Given task = Return the lines of the material exactly as they appear, from the line with "country: China" up to and including the line with "name author: Walter".

Exercise data =
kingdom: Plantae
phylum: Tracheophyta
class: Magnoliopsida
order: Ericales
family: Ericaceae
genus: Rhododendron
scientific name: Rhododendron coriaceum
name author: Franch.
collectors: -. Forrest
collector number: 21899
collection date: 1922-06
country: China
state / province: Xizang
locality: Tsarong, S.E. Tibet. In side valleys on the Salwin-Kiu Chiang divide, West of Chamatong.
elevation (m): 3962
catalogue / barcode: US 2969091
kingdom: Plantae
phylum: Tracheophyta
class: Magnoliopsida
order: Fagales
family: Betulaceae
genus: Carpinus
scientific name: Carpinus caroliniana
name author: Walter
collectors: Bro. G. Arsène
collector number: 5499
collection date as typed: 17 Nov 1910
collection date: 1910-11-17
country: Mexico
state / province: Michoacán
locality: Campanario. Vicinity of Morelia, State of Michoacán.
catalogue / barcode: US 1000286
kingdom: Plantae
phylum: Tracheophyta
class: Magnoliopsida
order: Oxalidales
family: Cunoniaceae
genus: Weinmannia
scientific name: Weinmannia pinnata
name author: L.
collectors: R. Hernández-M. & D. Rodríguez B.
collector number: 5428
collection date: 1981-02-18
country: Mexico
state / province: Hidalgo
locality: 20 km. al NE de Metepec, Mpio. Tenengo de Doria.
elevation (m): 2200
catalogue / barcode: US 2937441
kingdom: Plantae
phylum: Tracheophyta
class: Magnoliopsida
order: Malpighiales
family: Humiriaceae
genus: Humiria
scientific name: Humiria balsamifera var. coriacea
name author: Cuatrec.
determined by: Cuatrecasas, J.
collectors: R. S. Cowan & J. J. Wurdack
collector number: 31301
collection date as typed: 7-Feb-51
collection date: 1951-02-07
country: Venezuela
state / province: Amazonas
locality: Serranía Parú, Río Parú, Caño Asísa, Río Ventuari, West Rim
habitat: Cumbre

The answer =
country: China
state / province: Xizang
locality: Tsarong, S.E. Tibet. In side valleys on the Salwin-Kiu Chiang divide, West of Chamatong.
elevation (m): 3962
catalogue / barcode: US 2969091
kingdom: Plantae
phylum: Tracheophyta
class: Magnoliopsida
order: Fagales
family: Betulaceae
genus: Carpinus
scientific name: Carpinus caroliniana
name author: Walter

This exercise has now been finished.